SINGAPORE (Reuters) - Asian refining margins for fuel oil are set to hold near their current strong levels through the summer as increased use of the fuel by utilities to power air conditioners for cooling and disruptions to trade flows shrink global supplies.
“Robust power generation demand in the Middle East (notably Saudi Arabia) should result in lower fuel oil outflows from the region,” said Iman Nasseri, managing director of energy consultancy FGE’s Middle East office.
While fuel oil markets typically strengthen during the northern hemisphere summer months, four trade sources said fuel oil margins have demonstrated additional strength this year by shrugging off sharp gains in crude oil prices LCOc1, which in mid-May climbed to their highest since November 2014.

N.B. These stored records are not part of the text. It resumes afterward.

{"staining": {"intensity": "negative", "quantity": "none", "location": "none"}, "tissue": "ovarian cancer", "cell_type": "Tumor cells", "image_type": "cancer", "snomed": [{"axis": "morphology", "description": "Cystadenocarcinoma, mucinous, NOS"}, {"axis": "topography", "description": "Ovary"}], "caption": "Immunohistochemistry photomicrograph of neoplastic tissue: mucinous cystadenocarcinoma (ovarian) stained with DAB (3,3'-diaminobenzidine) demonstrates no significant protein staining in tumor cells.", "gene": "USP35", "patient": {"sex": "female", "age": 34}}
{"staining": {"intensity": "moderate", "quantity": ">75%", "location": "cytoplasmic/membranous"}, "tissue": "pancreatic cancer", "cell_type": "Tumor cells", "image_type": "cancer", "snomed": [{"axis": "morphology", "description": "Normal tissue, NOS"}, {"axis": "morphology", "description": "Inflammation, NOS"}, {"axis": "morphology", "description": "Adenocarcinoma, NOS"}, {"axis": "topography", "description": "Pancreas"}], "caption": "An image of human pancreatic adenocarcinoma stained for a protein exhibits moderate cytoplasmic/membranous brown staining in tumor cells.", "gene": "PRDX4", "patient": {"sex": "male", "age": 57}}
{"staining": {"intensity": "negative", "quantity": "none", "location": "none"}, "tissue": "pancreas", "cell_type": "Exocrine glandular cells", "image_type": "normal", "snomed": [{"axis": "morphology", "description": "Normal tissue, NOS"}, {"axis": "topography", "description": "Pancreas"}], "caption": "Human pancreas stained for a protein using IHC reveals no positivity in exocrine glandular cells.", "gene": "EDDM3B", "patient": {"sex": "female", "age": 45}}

The trade sources declined to be identified as they are unauthorised to speak to the media.
“Fears over falling Iranian supply ... structural falls in global supply, and a strong seasonal demand uptick in the Middle East for power generation are combining to provide support,” Vienna-based consultancy JBC Energy said in a research note last week.
Lower fuel oil output in Venezuela due to refinery outages and a lack of crude oil, and refinery upgrades in Russia, the Middle East, India and South Korea have all contributed to tightening global supplies of the fuel, used to generate electricity and power industrial boilers and ships.
With the fuel oil surplus in the Middle East shrinking this year and next due to increased oil-fired power plant expansions, the region is projected to become a net fuel oil importer by mid-2019, though only for a short period of time, Nasseri said.
Increasing Saudi Arabian power demand amid falling supply from there, the United Arab Emirates and Kuwait underpin the big shift, he said.
The 180-centistoke high-sulphur fuel oil discount to Dubai crude FO180SGCKMc1 on Monday settled at $3.21 a barrel, with Dubai crude DUB-1M-A holding above $74 a barrel.
In November 2014, when Dubai crude was last at similar levels, the same fuel oil crack or margin was at a discount wider than $6 a barrel.
Reflecting fuel oil’s strength, the Singapore crack was the only one to post gains over the past few weeks, with ample supplies and rising crude prices weighing on other refined fuels, including gasoline and diesel.
“Fuel oil cracks should weaken as we move through (second-half 2018) as seasonal demand support wanes and destocking pressures from a highly backwardated market ... compensate for growing tightness in the fundamental balance,” JBC said.
While strength in fuel oil markets subsides with the passing of peak utility demand, though, some analysts and traders see limited downside for fuel oil in the second half of the year.
In addition to tightening supplies, looming U.S. sanctions on oil exports from Iran - a major fuel oil producer with exports of about 17 million tonnes in 2017 - could further limit fuel oil outflows, mainly to Asia.
Also, expectations of higher crude supplies in the second half of the year amid rising output from producers outside the Organisation of the Petroleum Exporting Countries, including the United States and Russia, could weigh on crude prices, potentially lending support to fuel oil cracks.